ABOUT THIS EXERCISE →
Please return each entry exactly as it appears, but not the pictures.

▼▼▼

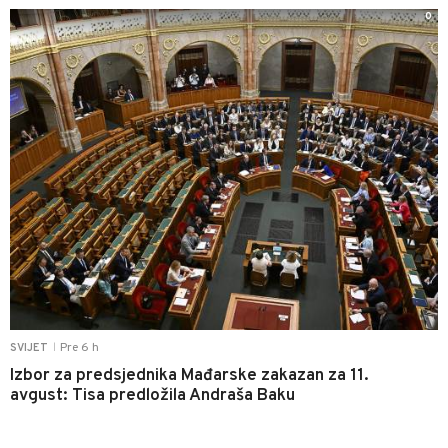
0
Pre 6 h
SVIJET
|
Izbor za predsjednika Mađarske zakazan za 11.
avgust: Tisa predložila Andraša Baku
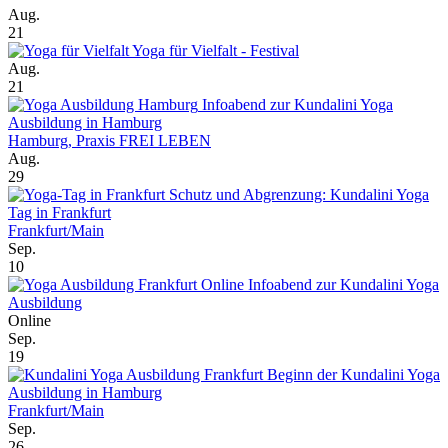
Aug.
21
Yoga für Vielfalt - Festival
Aug.
21
Infoabend zur Kundalini Yoga
Ausbildung in Hamburg
Hamburg, Praxis FREI LEBEN
Aug.
29
Schutz und Abgrenzung: Kundalini Yoga
Tag in Frankfurt
Frankfurt/Main
Sep.
10
Online Infoabend zur Kundalini Yoga
Ausbildung
Online
Sep.
19
Beginn der Kundalini Yoga
Ausbildung in Hamburg
Frankfurt/Main
Sep.
26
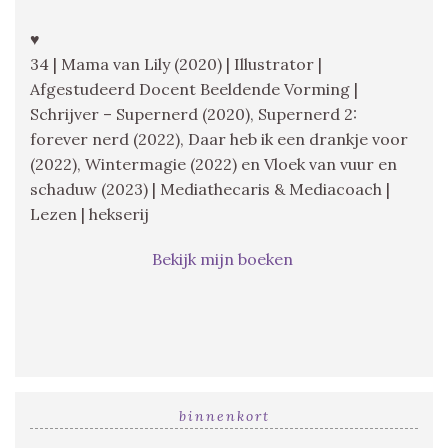
♥
34 | Mama van Lily (2020) | Illustrator |
Afgestudeerd Docent Beeldende Vorming |
Schrijver – Supernerd (2020), Supernerd 2:
forever nerd (2022), Daar heb ik een drankje voor
(2022), Wintermagie (2022) en Vloek van vuur en
schaduw (2023) | Mediathecaris & Mediacoach |
Lezen | hekserij
Bekijk mijn boeken
binnenkort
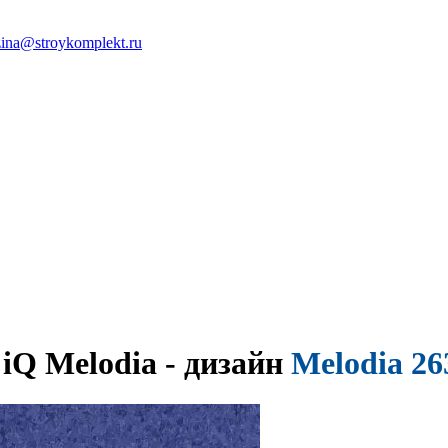
ina@stroykomplekt.ru
iQ Melodia - дизайн
Melodia 26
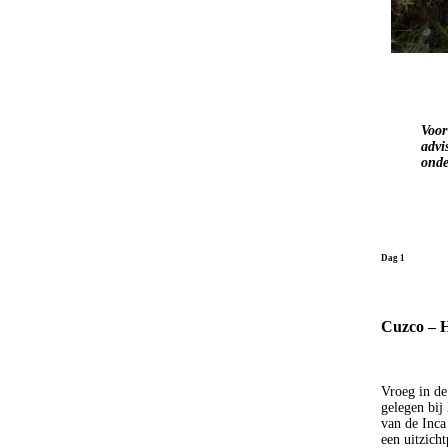
Voor
advi
onde
Dag 1
Cuzco – 
Vroeg in de
gelegen bij
van de Inca
een uitzich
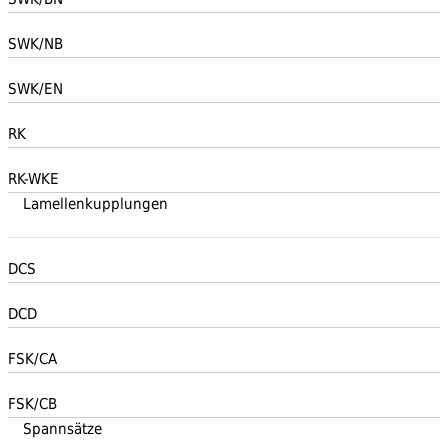
SWK/NB
SWK/EN
RK
RK-WKE
Lamellenkupplungen
DCS
DCD
FSK/CA
FSK/CB
Spannsätze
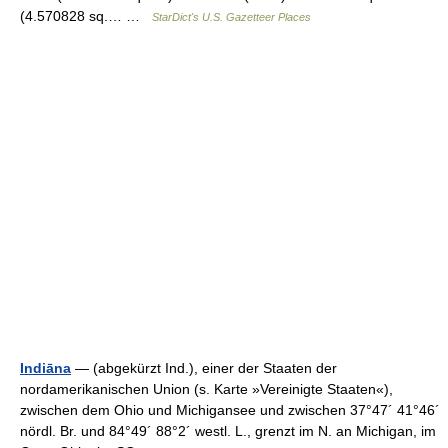
(4.570828 sq.… …
StarDict's U.S. Gazetteer Places
Indiāna
— (abgekürzt Ind.), einer der Staaten der
nordamerikanischen Union (s. Karte »Vereinigte Staaten«),
zwischen dem Ohio und Michigansee und zwischen 37°47´ 41°46´
nördl. Br. und 84°49´ 88°2´ westl. L., grenzt im N. an Michigan, im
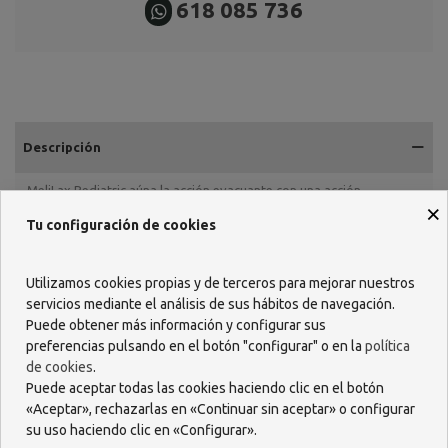
618 085 736
Descripción
MeliLax Pediatric aúna la acción evacuante con una acción
×
protectora de la mucosa rectal.
Tu configuración de cookies
MeliLax Pediatric ejerce una acción evacuante que induce un
estímulo de activación de la defecación.
MeliLax Pediatric además, gracias a sus propiedades similares a las
Utilizamos cookies propias y de terceros para mejorar nuestros
del moco y a su viscosidad, protege la mucosa rectal durante el
servicios mediante el análisis de sus hábitos de navegación.
paso de las heces.
Puede obtener más información y configurar sus
preferencias pulsando en el botón "configurar" o en la
política
Estas propiedades especiales, junto con su acción antioxidante,
confieren al producto la capacidad de proteger y en consecuencia
de cookies
.
aliviar la mucosa.
Puede aceptar todas las cookies haciendo clic en el botón
«Aceptar», rechazarlas en «Continuar sin aceptar» o configurar
ACCIÓN Y DESCRIPCIÓN
su uso haciendo clic en «Configurar».
Está indicado para el tratamiento del estreñimiento en niños y lactantes,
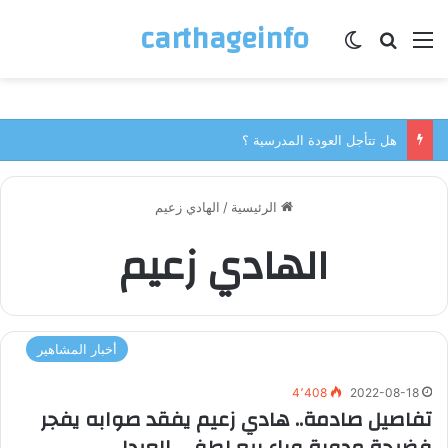
carthageinfo
القائمة
بحث عن
الوضع المظلم
هل تتأجل العودة المدرسية ؟
الرئيسية
/
الهادي زعيم
الهادي زعيم
أخبار المشاهير
4٬408
2022-08-18
تفاصيل صادمة.. هادي زعيم يفقد صوابه يفجر
فضيحة مدوية وراء بيع لطفي العبدلي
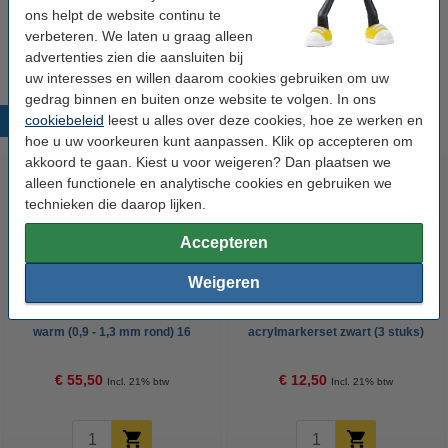
POSCA PC-1MR/PC-3M/PCF-350
ons helpt de website continu te
acrylmarkerset zwart (3 stuks)
verbeteren. We laten u graag alleen
€ 13,50
advertenties zien die aansluiten bij
uw interesses en willen daarom cookies gebruiken om uw
gedrag binnen en buiten onze website te volgen. In ons
cookiebeleid
leest u alles over deze cookies, hoe ze werken en
Populaire producten
hoe u uw voorkeuren kunt aanpassen. Klik op accepteren om
akkoord te gaan. Kiest u voor weigeren? Dan plaatsen we
alleen functionele en analytische cookies en gebruiken we
technieken die daarop lijken.
Accepteren
Weigeren
POSCA PC-3M acrylmarkerset
POSCA PC-1MC/5M/8K
warm (0,9 - 1,3 mm rond) 16
acrylmarkerset zwart (3 stuks)
stuks
€ 55,50
€ 12,50
Incl. 21% btw
Incl. 21% btw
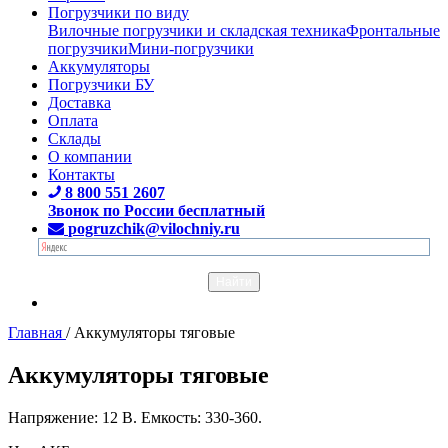
Погрузчики по виду
Вилочные погрузчики и складская техника
Фронтальные
погрузчики
Мини-погрузчики
Аккумуляторы
Погрузчики БУ
Доставка
Оплата
Склады
О компании
Контакты
8 800 551 2607
Звонок по России бесплатный
pogruzchik@vilochniy.ru
Главная
/
Аккумуляторы тяговые
Аккумуляторы тяговые
Напряжение: 12 В. Емкость: 330-360.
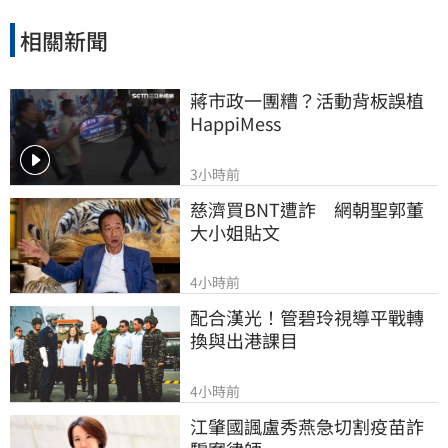
相關新聞
蔣市政一團糟？活動背板誤植
HappiMess
3小時前
慈濟買BNT遭詐　網朝聖郭董
大小姐貼文
4小時前
配合漢光！管碧玲視導平戰轉
換與出港課目
4小時前
江肇國諷盧秀燕急切割疫苗詐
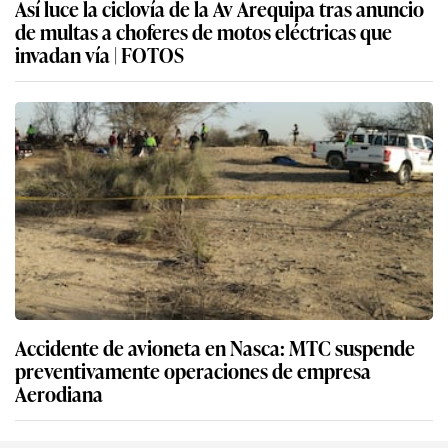
Así luce la ciclovía de la Av Arequipa tras anuncio
de multas a choferes de motos eléctricas que
invadan vía | FOTOS
Accidente de avioneta en Nasca: MTC suspende
preventivamente operaciones de empresa
Aerodiana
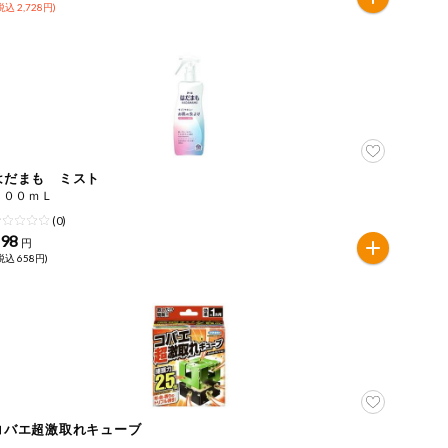
税込 2,728円)
はだまも ミスト
２００ｍＬ
(0)
598
円
税込 658円)
コバエ超激取れキューブ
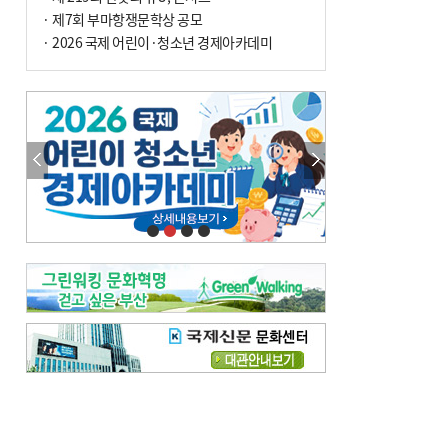
· 제7회 부마항쟁문학상 공모
· 2026 국제 어린이·청소년 경제아카데미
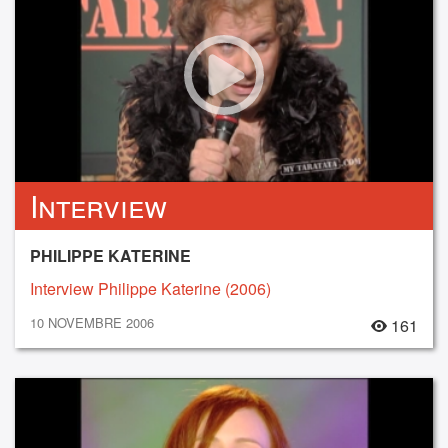
Interview
PHILIPPE KATERINE
Interview Philippe Katerine (2006)
10 NOVEMBRE 2006
161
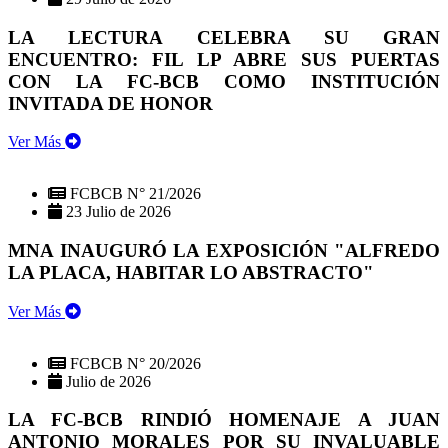
LA LECTURA CELEBRA SU GRAN
ENCUENTRO: FIL LP ABRE SUS PUERTAS
CON LA FC-BCB COMO INSTITUCIÓN
INVITADA DE HONOR
Ver Más
FCBCB N° 21/2026
23 Julio de 2026
MNA INAUGURÓ LA EXPOSICIÓN "ALFREDO
LA PLACA, HABITAR LO ABSTRACTO"
Ver Más
FCBCB N° 20/2026
Julio de 2026
LA FC-BCB RINDIÓ HOMENAJE A JUAN
ANTONIO MORALES POR SU INVALUABLE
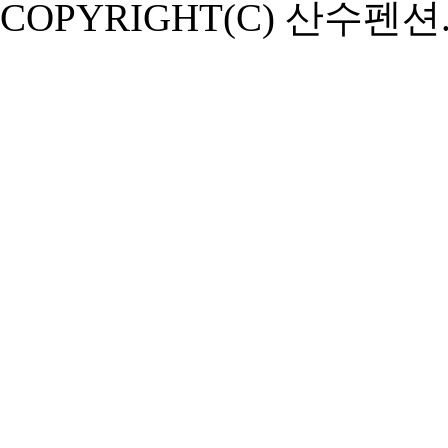
COPYRIGHT(C) 산수펜션.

▲▲▲

EXERCISE RESULT →
0
Pre 6 h
SVIJET
|
Izbor za predsjednika Mađarske zakazan za 11.
avgust: Tisa predložila Andraša Baku
Aug.
21
Yoga für Vielfalt - Festival
Aug.
21
Infoabend zur Kundalini Yoga
Ausbildung in Hamburg
Hamburg, Praxis FREI LEBEN
Aug.
29
Schutz und Abgrenzung: Kundalini Yoga
Tag in Frankfurt
Frankfurt/Main
Sep.
10
Online Infoabend zur Kundalini Yoga
Ausbildung
Online
Sep.
19
Beginn der Kundalini Yoga
Ausbildung in Hamburg
Frankfurt/Main
Sep.
26
♥
34 | Mama van Lily (2020) | Illustrator |
Afgestudeerd Docent Beeldende Vorming |
Schrijver – Supernerd (2020), Supernerd 2:
forever nerd (2022), Daar heb ik een drankje voor
(2022), Wintermagie (2022) en Vloek van vuur en
schaduw (2023) | Mediathecaris & Mediacoach |
Lezen | hekserij
Bekijk mijn boeken
binnenkort
ina@stroykomplekt.ru
iQ Melodia - дизайн
Melodia 26
Voor
advi
onde
Dag 1
Cuzco – 
Vroeg in de
gelegen bij
van de Inca
een uitzich
SWK/NB
SWK/EN
RK
RK-WKE
Lamellenkupplungen
DCS
DCD
FSK/CA
FSK/CB
Spannsätze
(4.570828 sq.… …
StarDict's U.S. Gazetteer Places
Indiāna
— (abgekürzt Ind.), einer der Staaten der
nordamerikanischen Union (s. Karte »Vereinigte Staaten«),
zwischen dem Ohio und Michigansee und zwischen 37°47´ 41°46´
nördl. Br. und 84°49´ 88°2´ westl. L., grenzt im N. an Michigan, im
618 085 736
Descripción
MeliLax Pediatric aúna la acción evacuante con una acción
×
protectora de la mucosa rectal.
Tu configuración de cookies
MeliLax Pediatric ejerce una acción evacuante que induce un
estímulo de activación de la defecación.
MeliLax Pediatric además, gracias a sus propiedades similares a las
Utilizamos cookies propias y de terceros para mejorar nuestros
del moco y a su viscosidad, protege la mucosa rectal durante el
servicios mediante el análisis de sus hábitos de navegación.
paso de las heces.
Puede obtener más información y configurar sus
preferencias pulsando en el botón "configurar" o en la
política
Estas propiedades especiales, junto con su acción antioxidante,
confieren al producto la capacidad de proteger y en consecuencia
de cookies
.
aliviar la mucosa.
Puede aceptar todas las cookies haciendo clic en el botón
«Aceptar», rechazarlas en «Continuar sin aceptar» o configurar
ACCIÓN Y DESCRIPCIÓN
su uso haciendo clic en «Configurar».
Está indicado para el tratamiento del estreñimiento en niños y lactantes,
carthageinfo
القائمة
بحث عن
الوضع المظلم
هل تتأجل العودة المدرسية ؟
الرئيسية
/
الهادي زعيم
الهادي زعيم
أخبار المشاهير
4٬408
2022-08-18
تفاصيل صادمة.. هادي زعيم يفقد صوابه يفجر
فضيحة مدوية وراء بيع لطفي العبدلي
POSCA PC-1MR/PC-3M/PCF-350
ons helpt de website continu te
acrylmarkerset zwart (3 stuks)
verbeteren. We laten u graag alleen
€ 13,50
advertenties zien die aansluiten bij
uw interesses en willen daarom cookies gebruiken om uw
gedrag binnen en buiten onze website te volgen. In ons
cookiebeleid
leest u alles over deze cookies, hoe ze werken en
Populaire producten
hoe u uw voorkeuren kunt aanpassen. Klik op accepteren om
akkoord te gaan. Kiest u voor weigeren? Dan plaatsen we
alleen functionele en analytische cookies en gebruiken we
technieken die daarop lijken.
Accepteren
Weigeren
POSCA PC-3M acrylmarkerset
POSCA PC-1MC/5M/8K
warm (0,9 - 1,3 mm rond) 16
acrylmarkerset zwart (3 stuks)
stuks
€ 55,50
€ 12,50
Incl. 21% btw
Incl. 21% btw
Погрузчики по виду
Вилочные погрузчики и складская техника
Фронтальные
погрузчики
Мини-погрузчики
Аккумуляторы
Погрузчики БУ
Доставка
Оплата
Склады
О компании
Контакты
8 800 551 2607
Звонок по России бесплатный
pogruzchik@vilochniy.ru
Главная
/
Аккумуляторы тяговые
Аккумуляторы тяговые
Напряжение: 12 В. Емкость: 330-360.
相關新聞
蔣市政一團糟？活動背板誤植
HappiMess
3小時前
慈濟買BNT遭詐　網朝聖郭董
大小姐貼文
4小時前
配合漢光！管碧玲視導平戰轉
換與出港課目
4小時前
江肇國諷盧秀燕急切割疫苗詐
Así luce la ciclovía de la Av Arequipa tras anuncio
de multas a choferes de motos eléctricas que
invadan vía | FOTOS
Accidente de avioneta en Nasca: MTC suspende
preventivamente operaciones de empresa
Aerodiana
税込 2,728円)
はだまも ミスト
２００ｍＬ
(0)
598
円
税込 658円)
コバエ超激取れキューブ
· 제7회 부마항쟁문학상 공모
· 2026 국제 어린이·청소년 경제아카데미
Interview
PHILIPPE KATERINE
Interview Philippe Katerine (2006)
10 NOVEMBRE 2006
161
LA LECTURA CELEBRA SU GRAN
ENCUENTRO: FIL LP ABRE SUS PUERTAS
CON LA FC-BCB COMO INSTITUCIÓN
INVITADA DE HONOR
Ver Más
FCBCB N° 21/2026
23 Julio de 2026
MNA INAUGURÓ LA EXPOSICIÓN "ALFREDO
LA PLACA, HABITAR LO ABSTRACTO"
Ver Más
FCBCB N° 20/2026
Julio de 2026
LA FC-BCB RINDIÓ HOMENAJE A JUAN
ANTONIO MORALES POR SU INVALUABLE
COPYRIGHT(C) 산수펜션.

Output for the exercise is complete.